Sportan, à Ottawa, est pour sa part en train de développer un appareil de diagnostic de la COVID-19 portatif, afin d’accélérer le processus qui accuse déjà des retards dans plusieurs provinces. Sa technologie est en cours d’approbation par Ottawa et Washington. Elle pourrait permettre de diagnostiquer des cas de coronavirus dans des aéroports, des postes frontaliers ou des cliniques en moins de 30 minutes.

La ministre de la Santé, Patty Hajdu, a expliqué cette semaine que les équipements que cherche le Canada sont en demandés partout dans le monde. D’où l’idée pour Ottawa de créer sa propre chaîne d’approvisionnement nationale, en se préparant non seulement aux besoins actuels, mais en anticipant également les besoins à venir.

Pour ce faire, le gouvernement a en outre réservé plus de 11 millions de masques — une quantité bien au-delà des 7 millions de masques que lui réclamaient les provinces.
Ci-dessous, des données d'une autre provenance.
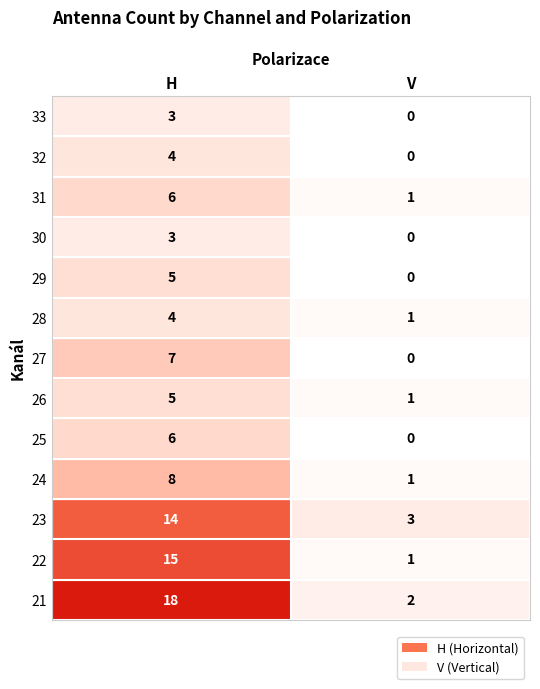

Rank the series by their average value, from highest to lowest.

H, V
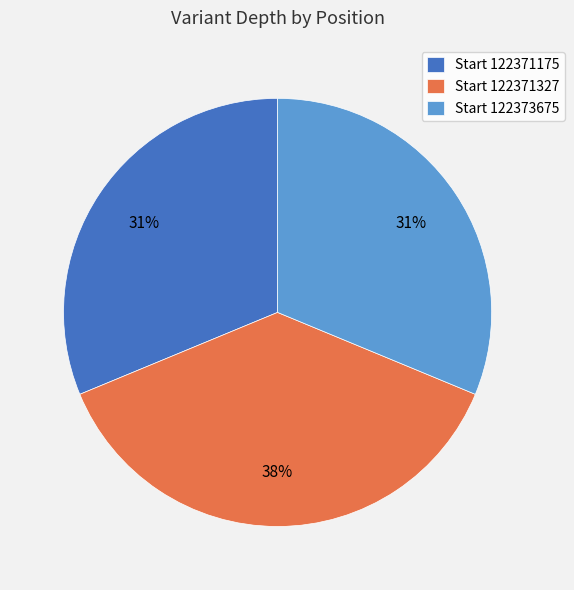

Does any single category account for the majority?

No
« Cela ressemble effectivement à un effort de guerre, parce qu’on voit bien que le gouvernement canadien concentre tous ses efforts de production industrielle, tous ses efforts d’approvisionnement autour de la lutte contre le virus », a illustré le président du Conseil du Trésor, Jean-Yves Duclos.

Stratégie nationale

L’association des fabricants de pièces automobiles a même proposé au gouvernement d’apporter sa contribution. M. Trudeau a affirmé que son gouvernement les aiderait à transformer leur chaîne de production pour leur permettre de fabriquer aussi pour l’instant de l’équipement médical.

Jeudi, le premier ministre ontarien, Doug Ford, avait indiqué que les fabricants Martinrea et Magna International s’étaient dits disposés à participer aux efforts de fabrication de respirateurs artificiels.
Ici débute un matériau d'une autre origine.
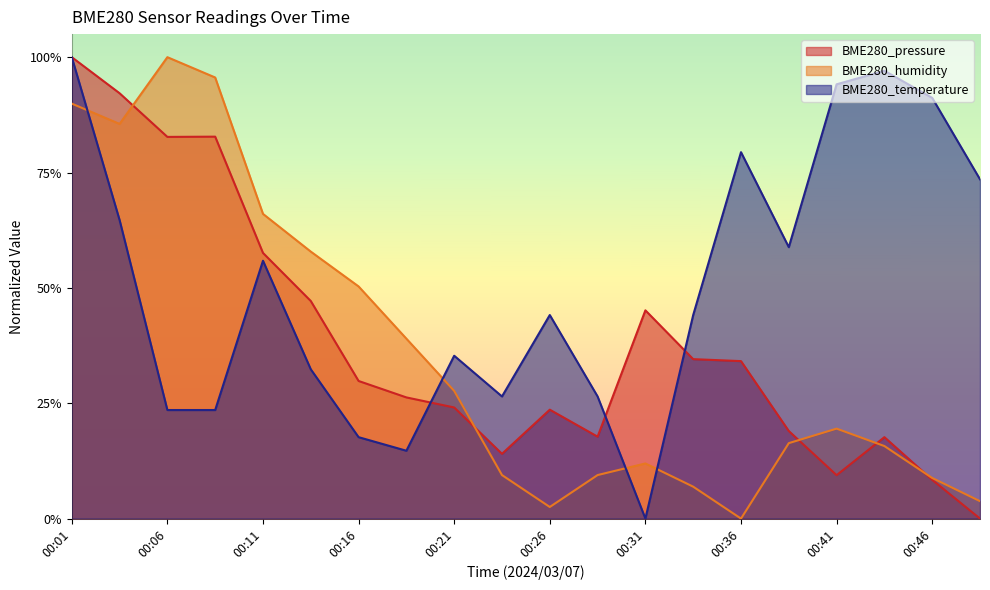

What is the spread (max minus min) of values at 00:46?

0.8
À Québec, le gouvernement de François Legault dit avoir entamé lui aussi des discussions avec des entreprises en vue de fabriquer, dans la province, des masques et des respirateurs. « Le court terme, il n’y a pas de problème, a dit le premier ministre, lors de son point de presse quotidien. Dans deux, trois semaines, là, ça dépend des scénarios qu’on envisage. On ne veut rien exclure. On veut regarder les scénarios les plus pessimistes. »

Les ministres fédéraux n’ont pas précisé, à Ottawa, combien de respirateurs artificiels il leur faudrait pour pouvoir soigner tout le monde dans les prochaines semaines. Mais la Dre Tam a fait valoir que les provinces profitent d’une entente qui leur permet de partager en temps de crise leur matériel médical et les travailleurs de la santé qui les font fonctionner.

Encore inquiets

Dans le milieu de la santé au Québec, l’annonce de Justin Trudeau de fabriquer davantage de masques et de respirateurs est bien reçue. Mais l’inquiétude demeure. « Ça me rassure pourvu que la production réponde aux besoins, dit Lise Lapointe, vice-présidente de la FIQ, un syndicat qui représente notamment des infirmières. Est-ce que la mesure va être en vigueur rapidement ? En dedans d’une semaine ? »
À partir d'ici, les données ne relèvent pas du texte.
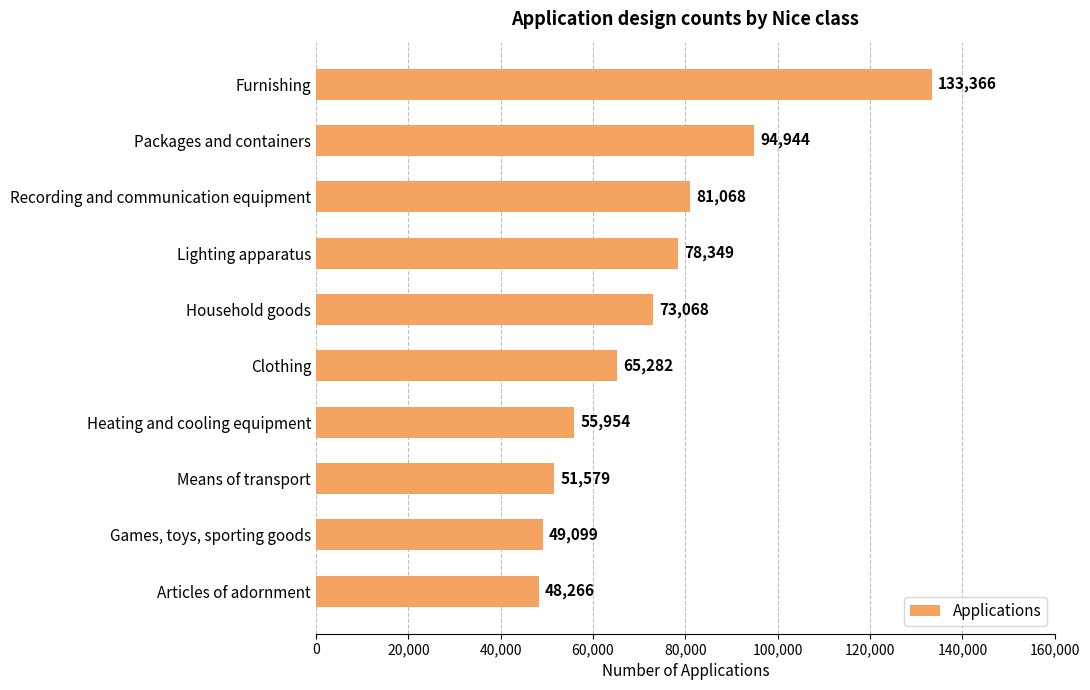

What position from the top is Clothing?

6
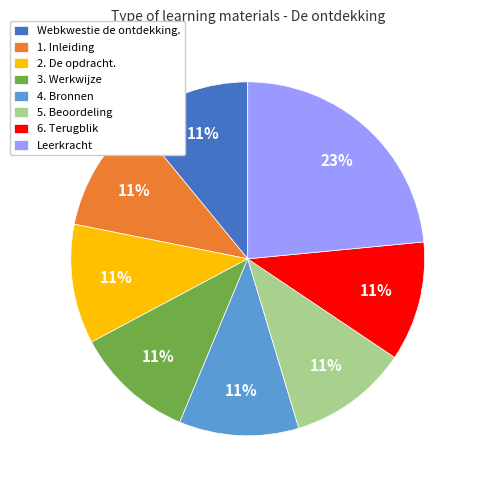

To the nearest percent, what is the average slice percentage?

12%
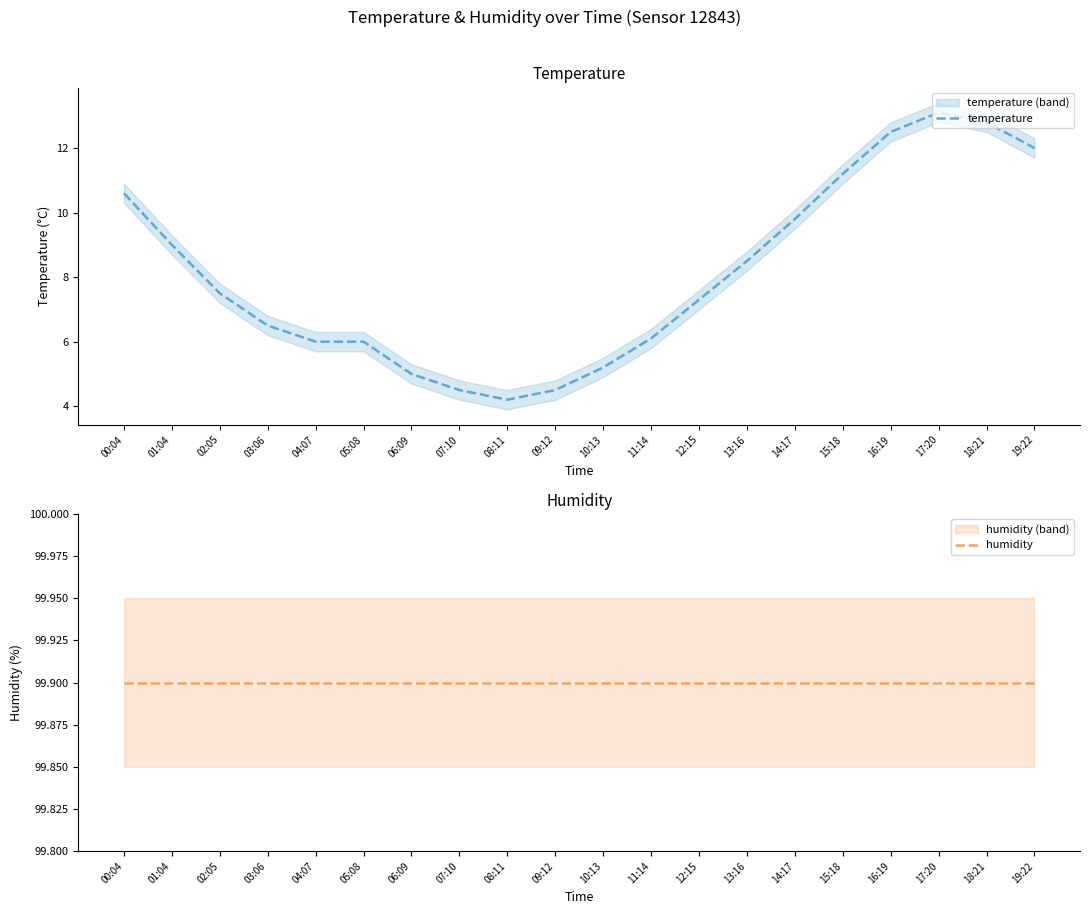

At which label does temperature reach its minimum?

08:11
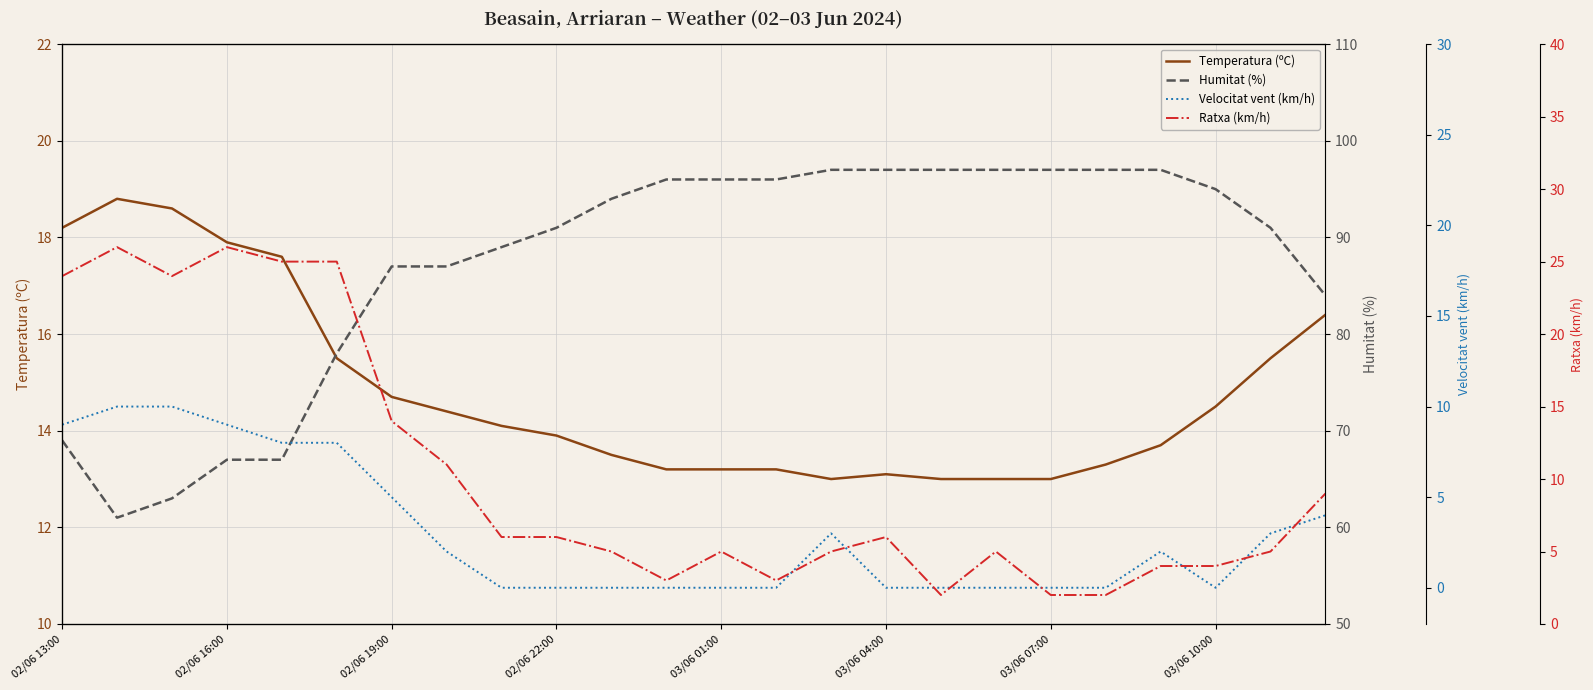

Reading left to right, extract all data points from this chart.

Temperatura (ºC): 18.2	18.8	18.6	17.9	17.6	15.5	14.7	14.4	14.1	13.9	13.5	13.2	13.2	13.2	13.0	13.1	13.0	13.0	13.0	13.3	13.7	14.5	15.5	16.4
Humitat (%): 69.0	61.0	63.0	67.0	67.0	78.0	87.0	87.0	89.0	91.0	94.0	96.0	96.0	96.0	97.0	97.0	97.0	97.0	97.0	97.0	97.0	95.0	91.0	84.0
Velocitat vent (km/h): 9.0	10.0	10.0	9.0	8.0	8.0	5.0	2.0	0.0	0.0	0.0	0.0	0.0	0.0	3.0	0.0	0.0	0.0	0.0	0.0	2.0	0.0	3.0	4.0
Ratxa (km/h): 24.0	26.0	24.0	26.0	25.0	25.0	14.0	11.0	6.0	6.0	5.0	3.0	5.0	3.0	5.0	6.0	2.0	5.0	2.0	2.0	4.0	4.0	5.0	9.0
Lise Lapointe signale que les GMF, les CLSC et les CHSLD manquent déjà de masques. « L’anxiété commence à monter, parce qu’une personne est décédée dans une résidence pour [aînés] », dit-elle.

Le plan d’Ottawa prévoit par ailleurs que ses millions de dollars en financement en innovation servent désormais à financer en priorité le développement de technologies pouvant contribuer à la lutte contre la COVID-19.

Le premier ministre Trudeau n’avait pas exclu mardi d’appeler l’armée en renfort afin de la mandater pour qu’elle fabrique elle aussi des équipements médicaux essentiels pour contrer la crise et soigner les malades.

Le gouvernement italien a mandaté l’armée de son pays pour qu’elle aide les fabricants à produire des respirateurs artificiels. Ceux-ci sont essentiels pour soigner les malades atteints de la COVID-19, qui entraîne des pneumonies aiguës.